> WORK REQUEST
Copy out the stretch of the material from the line containing "Bildnachweis: Standortagentur Tirol" through the line containing "čovjek i cjelokupna javnost, zgroženi su", leaving the pictures out.

** DATASET EXTRACT follows **

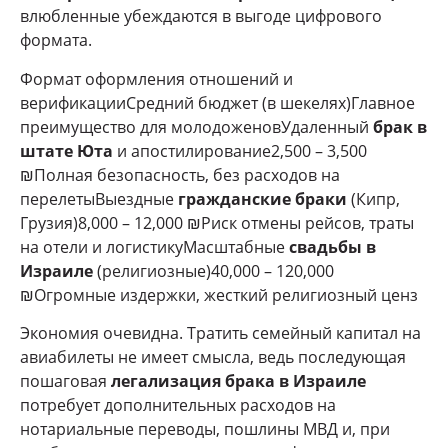
влюбленные убеждаются в выгоде цифрового
формата.
Формат оформления отношений и
верификацииСредний бюджет (в шекелях)Главное
преимущество для молодоженовУдаленный
брак в
штате Юта
и апостилирование2,500 – 3,500
₪Полная безопасность, без расходов на
перелетыВыездные
гражданские браки
(Кипр,
Грузия)8,000 – 12,000 ₪Риск отмены рейсов, траты
на отели и логистикуМасштабные
свадьбы в
Израиле
(религиозные)40,000 – 120,000
₪Огромные издержки, жесткий религиозный ценз
Экономия очевидна. Тратить семейный капитал на
авиабилеты не имеет смысла, ведь последующая
пошаговая
легализация брака в Израиле
потребует дополнительных расходов на
нотариальные переводы, пошлины МВД и, при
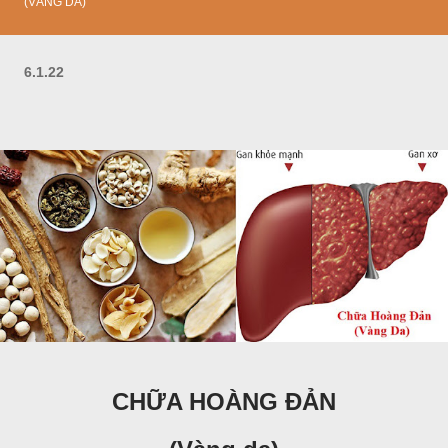
(VÀNG DA)
6.1.22
CHỮA HOÀNG ĐẢN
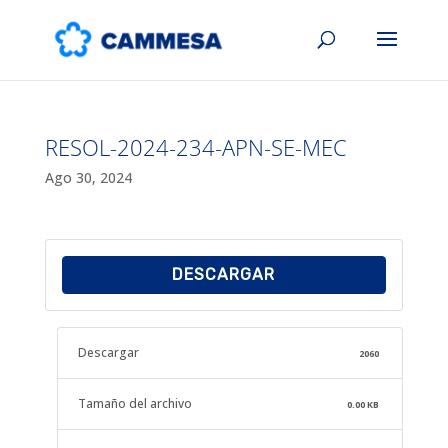
RESOL-2024-234-APN-SE-MEC
Ago 30, 2024
DESCARGAR
Descargar
2060
Tamaño del archivo
0.00 KB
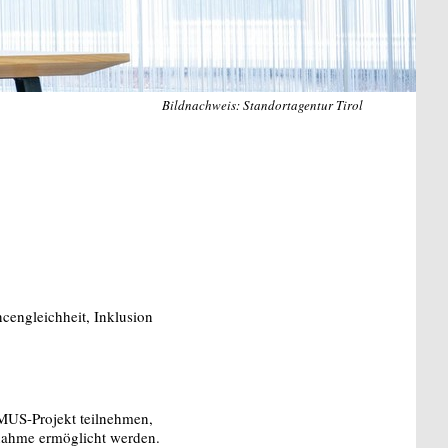
Bildnachweis: Standortagentur Tirol
cengleichheit, Inklusion
MUS-Projekt teilnehmen,
lnahme ermöglicht werden.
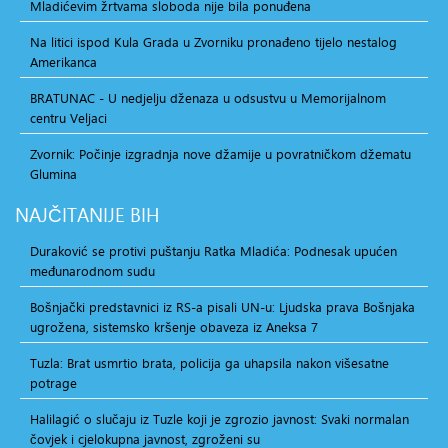
Mladićevim žrtvama sloboda nije bila ponuđena
Na litici ispod Kula Grada u Zvorniku pronađeno tijelo nestalog
Amerikanca
BRATUNAC - U nedjelju dženaza u odsustvu u Memorijalnom
centru Veljaci
Zvornik: Počinje izgradnja nove džamije u povratničkom džematu
Glumina
NAJČITANIJE
BIH
Duraković se protivi puštanju Ratka Mladića: Podnesak upućen
međunarodnom sudu
Bošnjački predstavnici iz RS-a pisali UN-u: Ljudska prava Bošnjaka
ugrožena, sistemsko kršenje obaveza iz Aneksa 7
Tuzla: Brat usmrtio brata, policija ga uhapsila nakon višesatne
potrage
Halilagić o slučaju iz Tuzle koji je zgrozio javnost: Svaki normalan
čovjek i cjelokupna javnost, zgroženi su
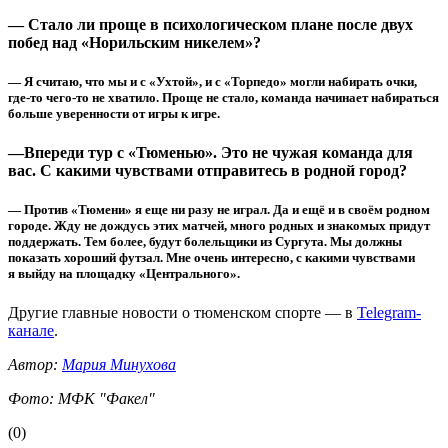
— Стало ли проще в психологическом плане после двух
побед над «Норильским никелем»?
— Я считаю, что мы и с «Ухтой», и с «Торпедо» могли набирать очки,
где-то чего-то не хватило. Проще не стало, команда начинает набираться
больше уверенности от игры к игре.
—Впереди тур с «Тюменью». Это не чужая команда для
вас. С какими чувствами отправитесь в родной город?
— Против «Тюмени» я еще ни разу не играл. Да и ещё и в своём родном
городе. Жду не дождусь этих матчей, много родных и знакомых придут
поддержать. Тем более, будут болельщики из Сургута. Мы должны
показать хороший футзал. Мне очень интересно, с какими чувствами
я выйду на площадку «Центрального».
Другие главные новости о тюменском спорте — в
Telegram-
канале
.
Автор:
Мария Минухова
Фото: МФК "Факел"
(0)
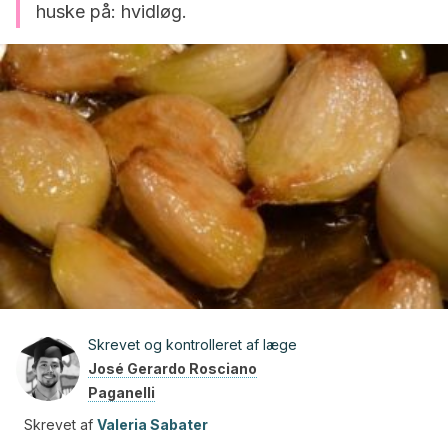
huske på: hvidløg.
Skrevet og kontrolleret af læge
José Gerardo Rosciano
Paganelli
Skrevet af
Valeria Sabater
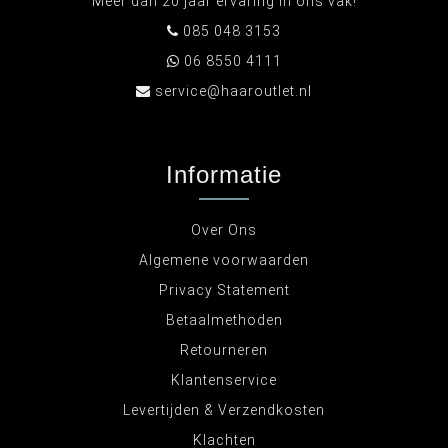
Meer dan 20 jaar ervaring in ons vak!
085 048 3153
06 8550 4111
service@haaroutlet.nl
Informatie
Over Ons
Algemene voorwaarden
Privacy Statement
Betaalmethoden
Retourneren
Klantenservice
Levertijden & Verzendkosten
Klachten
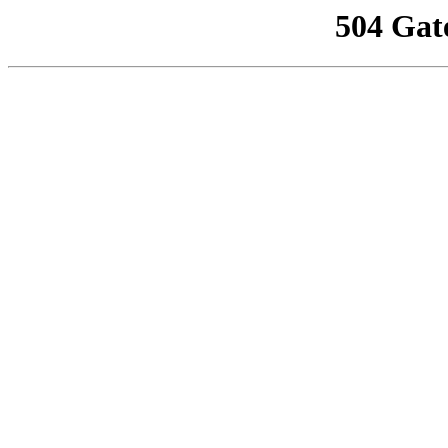
504 Gat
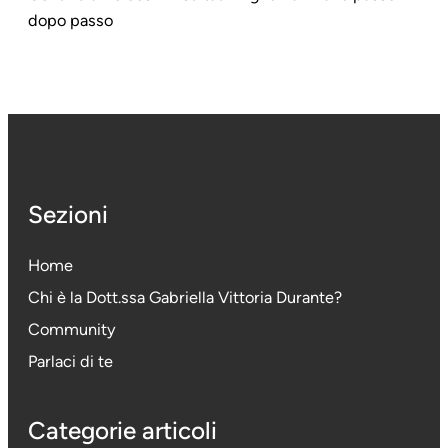
dopo passo
Sezioni
Home
Chi è la Dott.ssa Gabriella Vittoria Durante
?
Community
Parlaci di te
Categorie articoli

** End of DATASET EXTRACT **

> WRITTEN ANSWER
Bildnachweis: Standortagentur Tirol
cengleichheit, Inklusion
MUS-Projekt teilnehmen,
lnahme ermöglicht werden.
Mladićevim žrtvama sloboda nije bila ponuđena
Na litici ispod Kula Grada u Zvorniku pronađeno tijelo nestalog
Amerikanca
BRATUNAC - U nedjelju dženaza u odsustvu u Memorijalnom
centru Veljaci
Zvornik: Počinje izgradnja nove džamije u povratničkom džematu
Glumina
NAJČITANIJE
BIH
Duraković se protivi puštanju Ratka Mladića: Podnesak upućen
međunarodnom sudu
Bošnjački predstavnici iz RS-a pisali UN-u: Ljudska prava Bošnjaka
ugrožena, sistemsko kršenje obaveza iz Aneksa 7
Tuzla: Brat usmrtio brata, policija ga uhapsila nakon višesatne
potrage
Halilagić o slučaju iz Tuzle koji je zgrozio javnost: Svaki normalan
čovjek i cjelokupna javnost, zgroženi su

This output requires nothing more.